▶ _Activity_: Copy each of the rows below word for word, with every line kept as it is.

|---|

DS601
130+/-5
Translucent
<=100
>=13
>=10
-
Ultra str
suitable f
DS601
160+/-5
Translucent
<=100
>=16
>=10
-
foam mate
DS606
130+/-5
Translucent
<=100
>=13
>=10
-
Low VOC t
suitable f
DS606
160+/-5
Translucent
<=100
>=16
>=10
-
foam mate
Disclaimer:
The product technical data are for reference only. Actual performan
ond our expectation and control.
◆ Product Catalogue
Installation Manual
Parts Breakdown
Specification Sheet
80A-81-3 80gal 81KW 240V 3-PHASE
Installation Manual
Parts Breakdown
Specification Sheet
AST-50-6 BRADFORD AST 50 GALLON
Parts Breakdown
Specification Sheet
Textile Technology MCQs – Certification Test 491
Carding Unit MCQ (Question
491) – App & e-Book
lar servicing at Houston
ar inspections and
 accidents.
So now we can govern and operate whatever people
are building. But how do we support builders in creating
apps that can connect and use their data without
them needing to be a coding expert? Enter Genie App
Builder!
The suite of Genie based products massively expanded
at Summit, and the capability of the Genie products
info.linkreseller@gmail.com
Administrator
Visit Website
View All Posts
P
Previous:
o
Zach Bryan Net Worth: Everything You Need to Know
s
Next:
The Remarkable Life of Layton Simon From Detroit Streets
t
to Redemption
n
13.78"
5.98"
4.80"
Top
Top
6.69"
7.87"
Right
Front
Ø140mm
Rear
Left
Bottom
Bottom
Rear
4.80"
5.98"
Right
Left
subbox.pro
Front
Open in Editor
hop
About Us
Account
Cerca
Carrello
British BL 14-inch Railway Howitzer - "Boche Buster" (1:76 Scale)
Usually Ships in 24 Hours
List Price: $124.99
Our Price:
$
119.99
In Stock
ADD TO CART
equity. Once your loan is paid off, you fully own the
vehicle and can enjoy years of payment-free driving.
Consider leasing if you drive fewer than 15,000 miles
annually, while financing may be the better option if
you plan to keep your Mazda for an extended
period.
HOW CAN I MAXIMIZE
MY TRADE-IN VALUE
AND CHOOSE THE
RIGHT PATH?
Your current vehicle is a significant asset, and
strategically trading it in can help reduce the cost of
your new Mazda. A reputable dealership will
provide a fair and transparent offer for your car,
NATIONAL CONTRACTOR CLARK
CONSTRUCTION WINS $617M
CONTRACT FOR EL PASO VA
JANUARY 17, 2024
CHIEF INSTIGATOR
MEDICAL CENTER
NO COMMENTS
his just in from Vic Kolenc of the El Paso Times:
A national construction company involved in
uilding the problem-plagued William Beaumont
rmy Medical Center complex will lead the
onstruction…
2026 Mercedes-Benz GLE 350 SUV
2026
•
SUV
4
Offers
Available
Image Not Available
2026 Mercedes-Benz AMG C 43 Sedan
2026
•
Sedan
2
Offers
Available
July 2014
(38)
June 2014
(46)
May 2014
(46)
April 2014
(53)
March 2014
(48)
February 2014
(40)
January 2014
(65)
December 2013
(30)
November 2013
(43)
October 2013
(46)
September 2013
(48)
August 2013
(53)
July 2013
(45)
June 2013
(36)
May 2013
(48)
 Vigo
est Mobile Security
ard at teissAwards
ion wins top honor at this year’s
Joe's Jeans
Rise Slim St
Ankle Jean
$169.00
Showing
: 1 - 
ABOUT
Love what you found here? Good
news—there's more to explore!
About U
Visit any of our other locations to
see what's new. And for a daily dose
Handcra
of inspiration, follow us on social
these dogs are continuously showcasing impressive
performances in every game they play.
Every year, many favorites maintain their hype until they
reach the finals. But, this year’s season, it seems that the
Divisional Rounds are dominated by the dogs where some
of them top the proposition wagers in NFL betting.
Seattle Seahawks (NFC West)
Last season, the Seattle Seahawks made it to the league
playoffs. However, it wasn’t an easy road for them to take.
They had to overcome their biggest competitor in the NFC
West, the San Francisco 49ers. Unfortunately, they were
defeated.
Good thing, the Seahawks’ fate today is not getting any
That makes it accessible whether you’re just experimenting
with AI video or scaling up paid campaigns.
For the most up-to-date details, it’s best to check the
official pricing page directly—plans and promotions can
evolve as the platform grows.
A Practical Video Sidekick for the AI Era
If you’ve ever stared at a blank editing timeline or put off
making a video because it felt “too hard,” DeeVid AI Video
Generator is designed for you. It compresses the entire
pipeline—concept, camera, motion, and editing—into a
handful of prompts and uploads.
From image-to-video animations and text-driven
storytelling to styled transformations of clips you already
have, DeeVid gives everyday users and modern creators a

|---|

▶ _Exercise solution_:
DS601
130+/-5
Translucent
<=100
>=13
>=10
-
Ultra str
suitable f
DS601
160+/-5
Translucent
<=100
>=16
>=10
-
foam mate
DS606
130+/-5
Translucent
<=100
>=13
>=10
-
Low VOC t
suitable f
DS606
160+/-5
Translucent
<=100
>=16
>=10
-
foam mate
Disclaimer:
The product technical data are for reference only. Actual performan
ond our expectation and control.
◆ Product Catalogue
Installation Manual
Parts Breakdown
Specification Sheet
80A-81-3 80gal 81KW 240V 3-PHASE
Installation Manual
Parts Breakdown
Specification Sheet
AST-50-6 BRADFORD AST 50 GALLON
Parts Breakdown
Specification Sheet
Textile Technology MCQs – Certification Test 491
Carding Unit MCQ (Question
491) – App & e-Book
lar servicing at Houston
ar inspections and
 accidents.
So now we can govern and operate whatever people
are building. But how do we support builders in creating
apps that can connect and use their data without
them needing to be a coding expert? Enter Genie App
Builder!
The suite of Genie based products massively expanded
at Summit, and the capability of the Genie products
info.linkreseller@gmail.com
Administrator
Visit Website
View All Posts
P
Previous:
o
Zach Bryan Net Worth: Everything You Need to Know
s
Next:
The Remarkable Life of Layton Simon From Detroit Streets
t
to Redemption
n
13.78"
5.98"
4.80"
Top
Top
6.69"
7.87"
Right
Front
Ø140mm
Rear
Left
Bottom
Bottom
Rear
4.80"
5.98"
Right
Left
subbox.pro
Front
Open in Editor
hop
About Us
Account
Cerca
Carrello
British BL 14-inch Railway Howitzer - "Boche Buster" (1:76 Scale)
Usually Ships in 24 Hours
List Price: $124.99
Our Price:
$
119.99
In Stock
ADD TO CART
equity. Once your loan is paid off, you fully own the
vehicle and can enjoy years of payment-free driving.
Consider leasing if you drive fewer than 15,000 miles
annually, while financing may be the better option if
you plan to keep your Mazda for an extended
period.
HOW CAN I MAXIMIZE
MY TRADE-IN VALUE
AND CHOOSE THE
RIGHT PATH?
Your current vehicle is a significant asset, and
strategically trading it in can help reduce the cost of
your new Mazda. A reputable dealership will
provide a fair and transparent offer for your car,
NATIONAL CONTRACTOR CLARK
CONSTRUCTION WINS $617M
CONTRACT FOR EL PASO VA
JANUARY 17, 2024
CHIEF INSTIGATOR
MEDICAL CENTER
NO COMMENTS
his just in from Vic Kolenc of the El Paso Times:
A national construction company involved in
uilding the problem-plagued William Beaumont
rmy Medical Center complex will lead the
onstruction…
2026 Mercedes-Benz GLE 350 SUV
2026
•
SUV
4
Offers
Available
Image Not Available
2026 Mercedes-Benz AMG C 43 Sedan
2026
•
Sedan
2
Offers
Available
July 2014
(38)
June 2014
(46)
May 2014
(46)
April 2014
(53)
March 2014
(48)
February 2014
(40)
January 2014
(65)
December 2013
(30)
November 2013
(43)
October 2013
(46)
September 2013
(48)
August 2013
(53)
July 2013
(45)
June 2013
(36)
May 2013
(48)
 Vigo
est Mobile Security
ard at teissAwards
ion wins top honor at this year’s
Joe's Jeans
Rise Slim St
Ankle Jean
$169.00
Showing
: 1 - 
ABOUT
Love what you found here? Good
news—there's more to explore!
About U
Visit any of our other locations to
see what's new. And for a daily dose
Handcra
of inspiration, follow us on social
these dogs are continuously showcasing impressive
performances in every game they play.
Every year, many favorites maintain their hype until they
reach the finals. But, this year’s season, it seems that the
Divisional Rounds are dominated by the dogs where some
of them top the proposition wagers in NFL betting.
Seattle Seahawks (NFC West)
Last season, the Seattle Seahawks made it to the league
playoffs. However, it wasn’t an easy road for them to take.
They had to overcome their biggest competitor in the NFC
West, the San Francisco 49ers. Unfortunately, they were
defeated.
Good thing, the Seahawks’ fate today is not getting any
That makes it accessible whether you’re just experimenting
with AI video or scaling up paid campaigns.
For the most up-to-date details, it’s best to check the
official pricing page directly—plans and promotions can
evolve as the platform grows.
A Practical Video Sidekick for the AI Era
If you’ve ever stared at a blank editing timeline or put off
making a video because it felt “too hard,” DeeVid AI Video
Generator is designed for you. It compresses the entire
pipeline—concept, camera, motion, and editing—into a
handful of prompts and uploads.
From image-to-video animations and text-driven
storytelling to styled transformations of clips you already
have, DeeVid gives everyday users and modern creators a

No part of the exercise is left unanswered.